C’est un bien grand rôle qu’on demande d’endosser au conseil départemental, lui qui n’est excédentaire que depuis le dernier exécutif. Rappelons qu’il n’a pas encore revêtu les habits de Région, et que certains rêvent de voir Ben Issa Ousseni en super président à la Didier Robert, jonglant avec l’actionnariat d’une compagnie aérienne qui insufflerait de la concurrence sur le territoire. Il est aussi attendu sur la desserte maritime, sur le mode de gestion du port de Longoni, sur le transport en commun interurbain… et sans lâcher le social, sa compétence première.
Le nouveau président ne se dérobe pas pour autant, tout fondateur de l’ADIM* qu’il est. On connaît son enthousiasme, il en montre autant pour le projet Zena Airlines des frères Novou, que pour les deux autres, « nous avons trois dossiers sur le bureau, nous les étudions tous les trois de la même manière », nous confie-t-il. Il avait reçu Régis et Julien Novou sur le projet à 25 millions d’une compagnie 100% mahoraise. Il s’appuie sur une étude de marché d’Airbus consulting, annoncée comme un premier jet à la presse, « nous leur avons demandé des précisions sur certains points, qu’ils nous ont indiqué les retravailler. »
Effeuiller la marguerite avec Amelia, Zena ou Ewa
Deuxième possibilité, l’entrée au capital d’Ewa Air. « La direction nous a rencontrés dans le cadre de leur projet de développement régional. » A partir du mois de décembre, la filiale à 51% d’Air Austral va desservir La Réunion depuis Mayotte.

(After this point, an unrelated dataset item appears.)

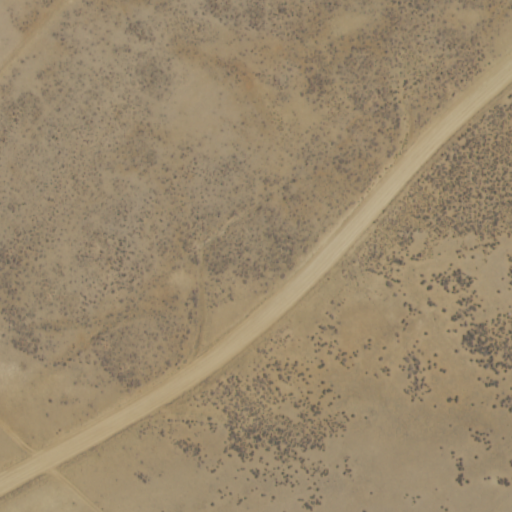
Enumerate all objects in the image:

Une concurrence directe donc pour Marie-Joseph Malé, et sur un tronçon où le PDG de la compagnie réunionnaise est régulièrement accusé de plumer les mahorais. « Marie-Joseph Malé est prêt à enclencher le processus de mahorisation de la compagnie, je l’ai rencontré, et les parts locales pourraient monter de 49% à 65 voire 70%, nous rapporte Ben Issa Ousseni, ce ne sera pas forcément le conseil départemental, mais nous pourrons créer un partenariat avec la CCI ou un autre acteur ». L’actionnariat mahorais est partagé entre la Chambre de commerce et d’industrie (CCI) et Ylang Invest (Groupe Issoufali). En 2020, la compagnie affichait un bénéfice pour la 5ème année consécutive.
Le troisième projet est porté par AMELIA. Implantée depuis peu à Mayotte où elle a été choisie pour les EVASAN durant la crise Covid, elle a vu son partenariat pérennisé par l’ARS Mayotte. « Ils proposent aussi de mettre d’autres appareils au service d’une desserte régionale. Le mode d’entrée des mahorais au capital concernerait leur société de commercialisation, et non la société d’exploitation qui resterait telle quelle, l’avantage, c’est qu’ils ont déjà tous les agréments. » Un montage « plus complexe » que les deux autres.
En matière de desserte et de concurrence, seul le premier projet concerne les vols nationaux, mais les projets régionaux peuvent enfler peu à peu, on espère pas comme la grenouille de la fable. « En tout cas, je poursuis la logique d’une compagnie aérienne mahoraise », rassure le président Ousseni.